Héritage. Droit d’usage. Transmission. Lorsque de tels mots font partie d’une conversation, il est à parier que la situation familiale de ceux qui les utilisent est en train de se modifier parce qu’un être cher vient de s’éteindre. C’est alors que, souvent, les lieux et les objets sont emplis d’un sens plus personnel, plus intime.
Car oui, tous, nous avons été ou serons un jour ou l’autre bousculés par une telle rupture. Que reste-t-il alors ? Des souvenirs plus ou moins précis. Plus ou moins heureux aussi. Et puis, parfois, une parole tout à coup devenue essentielle. Patrimoine immatériel de ce qui nous fait, à la fois humain et unique. Une parole dont on se souvient et qui vient alléger le poids de la séparation par le sens fort qu’elle aura pu avoir. Une parole ou un objet d’ailleurs.
Il y a du mystère dans la transmission. Parce que le sens premier est vite relégué aux oubliettes et que le sens profond de cette parole ou de cet objet nous permet de continuer le chemin, de tenter non d’effacer la tristesse, mais d’aller au-delà. « On avance. C’est une évidence, on n’a pas assez d’essence pour faire la route dans l’autre sens » chantait Alain Souchon. Et c’est bien vrai ! Indiscutable même.
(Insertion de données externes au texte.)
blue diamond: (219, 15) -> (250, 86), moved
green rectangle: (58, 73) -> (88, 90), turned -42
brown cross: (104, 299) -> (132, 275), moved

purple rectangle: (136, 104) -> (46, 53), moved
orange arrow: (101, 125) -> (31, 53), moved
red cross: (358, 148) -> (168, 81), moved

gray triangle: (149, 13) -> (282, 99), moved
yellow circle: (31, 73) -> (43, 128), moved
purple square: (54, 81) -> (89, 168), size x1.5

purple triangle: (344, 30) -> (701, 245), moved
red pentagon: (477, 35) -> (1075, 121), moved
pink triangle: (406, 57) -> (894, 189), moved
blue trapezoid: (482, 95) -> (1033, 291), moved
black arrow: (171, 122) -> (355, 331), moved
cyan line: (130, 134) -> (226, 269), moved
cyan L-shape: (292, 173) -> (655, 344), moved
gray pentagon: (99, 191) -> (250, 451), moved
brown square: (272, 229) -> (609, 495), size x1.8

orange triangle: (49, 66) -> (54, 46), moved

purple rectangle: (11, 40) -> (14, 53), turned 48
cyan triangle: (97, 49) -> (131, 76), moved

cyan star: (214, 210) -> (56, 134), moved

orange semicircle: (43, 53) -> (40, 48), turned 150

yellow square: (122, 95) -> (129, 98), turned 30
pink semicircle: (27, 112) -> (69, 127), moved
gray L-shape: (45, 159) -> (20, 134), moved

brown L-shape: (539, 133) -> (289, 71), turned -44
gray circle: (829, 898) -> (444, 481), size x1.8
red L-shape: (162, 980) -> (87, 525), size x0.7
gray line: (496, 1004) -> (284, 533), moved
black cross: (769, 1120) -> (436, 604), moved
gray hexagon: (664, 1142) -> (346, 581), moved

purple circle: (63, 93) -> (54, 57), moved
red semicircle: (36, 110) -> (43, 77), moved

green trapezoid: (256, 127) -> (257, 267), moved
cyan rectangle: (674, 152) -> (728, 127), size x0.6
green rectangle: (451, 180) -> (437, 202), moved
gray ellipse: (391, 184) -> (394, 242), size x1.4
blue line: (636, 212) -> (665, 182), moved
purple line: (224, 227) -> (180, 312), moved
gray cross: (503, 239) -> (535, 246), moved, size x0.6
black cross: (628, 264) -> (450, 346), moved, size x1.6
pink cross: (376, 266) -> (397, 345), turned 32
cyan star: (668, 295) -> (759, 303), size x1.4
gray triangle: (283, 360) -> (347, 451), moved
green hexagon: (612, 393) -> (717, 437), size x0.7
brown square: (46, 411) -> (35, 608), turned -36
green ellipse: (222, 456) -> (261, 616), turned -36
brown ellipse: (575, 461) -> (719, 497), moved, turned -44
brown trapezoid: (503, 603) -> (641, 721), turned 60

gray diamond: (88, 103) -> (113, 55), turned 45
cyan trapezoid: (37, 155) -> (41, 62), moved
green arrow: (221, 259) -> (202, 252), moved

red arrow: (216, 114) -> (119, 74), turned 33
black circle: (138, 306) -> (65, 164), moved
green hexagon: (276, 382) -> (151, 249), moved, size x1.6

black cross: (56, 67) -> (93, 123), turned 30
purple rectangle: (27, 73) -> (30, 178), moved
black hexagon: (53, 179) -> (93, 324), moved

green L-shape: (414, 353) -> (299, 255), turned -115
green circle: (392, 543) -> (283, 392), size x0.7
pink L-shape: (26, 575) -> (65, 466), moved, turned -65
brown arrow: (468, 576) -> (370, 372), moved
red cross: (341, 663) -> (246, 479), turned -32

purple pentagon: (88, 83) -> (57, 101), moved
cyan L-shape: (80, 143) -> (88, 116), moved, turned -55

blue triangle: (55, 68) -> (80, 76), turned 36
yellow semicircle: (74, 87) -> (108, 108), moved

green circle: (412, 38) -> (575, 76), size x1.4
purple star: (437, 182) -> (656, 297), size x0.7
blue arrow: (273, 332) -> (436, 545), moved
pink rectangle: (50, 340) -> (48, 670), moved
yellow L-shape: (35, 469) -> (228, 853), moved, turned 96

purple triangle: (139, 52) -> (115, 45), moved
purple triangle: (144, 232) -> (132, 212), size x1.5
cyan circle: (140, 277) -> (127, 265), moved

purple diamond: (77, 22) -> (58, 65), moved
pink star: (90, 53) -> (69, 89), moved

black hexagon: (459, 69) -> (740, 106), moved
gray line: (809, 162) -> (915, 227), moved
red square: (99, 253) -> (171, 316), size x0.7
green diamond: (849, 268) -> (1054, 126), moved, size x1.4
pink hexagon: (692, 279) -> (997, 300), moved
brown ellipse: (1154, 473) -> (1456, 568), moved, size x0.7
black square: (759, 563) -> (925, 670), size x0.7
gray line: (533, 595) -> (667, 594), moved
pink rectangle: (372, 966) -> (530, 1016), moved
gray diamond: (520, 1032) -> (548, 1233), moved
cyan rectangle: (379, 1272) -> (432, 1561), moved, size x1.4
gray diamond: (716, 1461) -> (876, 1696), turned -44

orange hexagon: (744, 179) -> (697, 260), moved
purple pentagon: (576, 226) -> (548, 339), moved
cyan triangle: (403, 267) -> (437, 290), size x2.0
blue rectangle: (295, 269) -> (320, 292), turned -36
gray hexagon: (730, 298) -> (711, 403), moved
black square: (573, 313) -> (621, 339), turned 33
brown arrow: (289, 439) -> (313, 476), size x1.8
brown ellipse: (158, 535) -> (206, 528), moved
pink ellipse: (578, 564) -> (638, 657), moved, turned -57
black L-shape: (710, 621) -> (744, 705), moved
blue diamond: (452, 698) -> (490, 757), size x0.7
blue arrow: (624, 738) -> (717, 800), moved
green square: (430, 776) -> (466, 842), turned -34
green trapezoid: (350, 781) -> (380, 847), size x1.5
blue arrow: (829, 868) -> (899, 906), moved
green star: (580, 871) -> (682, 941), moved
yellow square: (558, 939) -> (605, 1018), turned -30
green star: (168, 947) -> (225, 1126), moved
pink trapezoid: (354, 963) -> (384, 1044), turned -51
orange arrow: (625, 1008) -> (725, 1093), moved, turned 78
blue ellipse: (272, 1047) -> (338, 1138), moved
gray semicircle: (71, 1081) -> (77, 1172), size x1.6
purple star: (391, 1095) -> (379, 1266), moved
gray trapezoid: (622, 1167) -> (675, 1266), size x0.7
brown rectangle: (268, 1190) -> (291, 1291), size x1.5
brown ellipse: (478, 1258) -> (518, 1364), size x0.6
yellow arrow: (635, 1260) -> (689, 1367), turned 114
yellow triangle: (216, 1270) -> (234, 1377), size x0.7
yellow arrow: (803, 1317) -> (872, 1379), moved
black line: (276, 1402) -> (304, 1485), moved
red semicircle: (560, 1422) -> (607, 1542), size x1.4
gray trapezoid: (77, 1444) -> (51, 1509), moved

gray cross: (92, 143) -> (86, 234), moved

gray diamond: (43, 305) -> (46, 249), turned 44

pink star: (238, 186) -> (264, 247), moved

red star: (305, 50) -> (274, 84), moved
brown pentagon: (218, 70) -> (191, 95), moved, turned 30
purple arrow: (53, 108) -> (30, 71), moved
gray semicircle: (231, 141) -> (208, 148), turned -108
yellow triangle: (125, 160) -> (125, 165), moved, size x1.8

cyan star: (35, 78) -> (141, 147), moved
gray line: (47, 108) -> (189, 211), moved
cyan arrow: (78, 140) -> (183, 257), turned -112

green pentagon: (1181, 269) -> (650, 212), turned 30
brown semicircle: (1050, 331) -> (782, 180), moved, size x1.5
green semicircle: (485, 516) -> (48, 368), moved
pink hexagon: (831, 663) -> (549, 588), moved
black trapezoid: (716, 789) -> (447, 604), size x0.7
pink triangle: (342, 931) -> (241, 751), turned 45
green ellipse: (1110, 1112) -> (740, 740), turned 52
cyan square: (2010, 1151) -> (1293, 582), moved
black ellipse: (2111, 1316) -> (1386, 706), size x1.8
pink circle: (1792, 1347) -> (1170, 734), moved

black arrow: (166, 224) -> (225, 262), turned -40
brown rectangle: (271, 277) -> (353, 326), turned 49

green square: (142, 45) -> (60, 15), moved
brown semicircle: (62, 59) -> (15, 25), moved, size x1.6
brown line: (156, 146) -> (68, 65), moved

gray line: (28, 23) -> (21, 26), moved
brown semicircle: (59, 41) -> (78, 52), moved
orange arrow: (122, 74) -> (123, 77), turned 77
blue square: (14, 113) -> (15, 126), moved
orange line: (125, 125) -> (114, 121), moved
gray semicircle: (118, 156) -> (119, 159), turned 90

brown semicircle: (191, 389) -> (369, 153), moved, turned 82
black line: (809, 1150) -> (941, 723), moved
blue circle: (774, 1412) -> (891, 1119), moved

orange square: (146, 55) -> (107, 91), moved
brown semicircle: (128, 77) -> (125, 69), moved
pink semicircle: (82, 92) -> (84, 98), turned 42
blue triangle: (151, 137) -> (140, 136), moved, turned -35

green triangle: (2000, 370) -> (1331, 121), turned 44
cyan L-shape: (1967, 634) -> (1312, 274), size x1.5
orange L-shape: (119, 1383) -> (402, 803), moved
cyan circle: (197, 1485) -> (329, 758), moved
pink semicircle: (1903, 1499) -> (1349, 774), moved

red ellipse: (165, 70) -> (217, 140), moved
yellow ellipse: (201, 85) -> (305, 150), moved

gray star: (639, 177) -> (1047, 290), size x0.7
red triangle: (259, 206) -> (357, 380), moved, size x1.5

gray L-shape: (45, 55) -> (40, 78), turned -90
Mais cheminer avec cette parole qui m’a marquée ou avec cet objet qui m’évoque tant de choses, c’est en quelque sorte reculer pour mieux avancer.
Cela peut aussi s’apparenter au passage de témoin. Le témoin, dans une course de relais, c’est le bâton que les coureurs se transmettent. Et ce numéro de rentrée du Nouveau Messager vient vous présenter des femmes et des hommes qui ont donné ou reçu, tel le témoin du sportif, et qui en ont été grandis. Car la course de ma vie n’est jamais solitaire. L’aventure des décennies qui me sont offertes s’inscrit dans bien plus grand que moi, me dépasse en fait totalement. Et c’est véritablement une belle aventure.
Voilà quelques semaines, je déjeunais avec un ami plus âgé que moi qui me relatait comment il avait invité son petit-fils au restaurant, en tête à tête, alors qu’il était âgé de huit ans seulement. Ce dernier se rappelle aujourd’hui encore avec émotion ce que son grand-père lui avait alors inculqué de valeurs importantes pour construire sa vie. Devenu papa à son tour, il n’a pas oublié le petit garçon aux yeux grands ouverts d’admiration et aux oreilles attentives qu’il était et sait maintenant qu’à son tour il lui revient de faire passer le témoin. Celui du sens de la vie. Celui qui, pour tous les chrétiens de la terre, est à l’image du Christ qui est et reste de toute éternité « le chemin, la vérité et la vie ». En Lui, je vous souhaite une période de rentrée calme et confiante.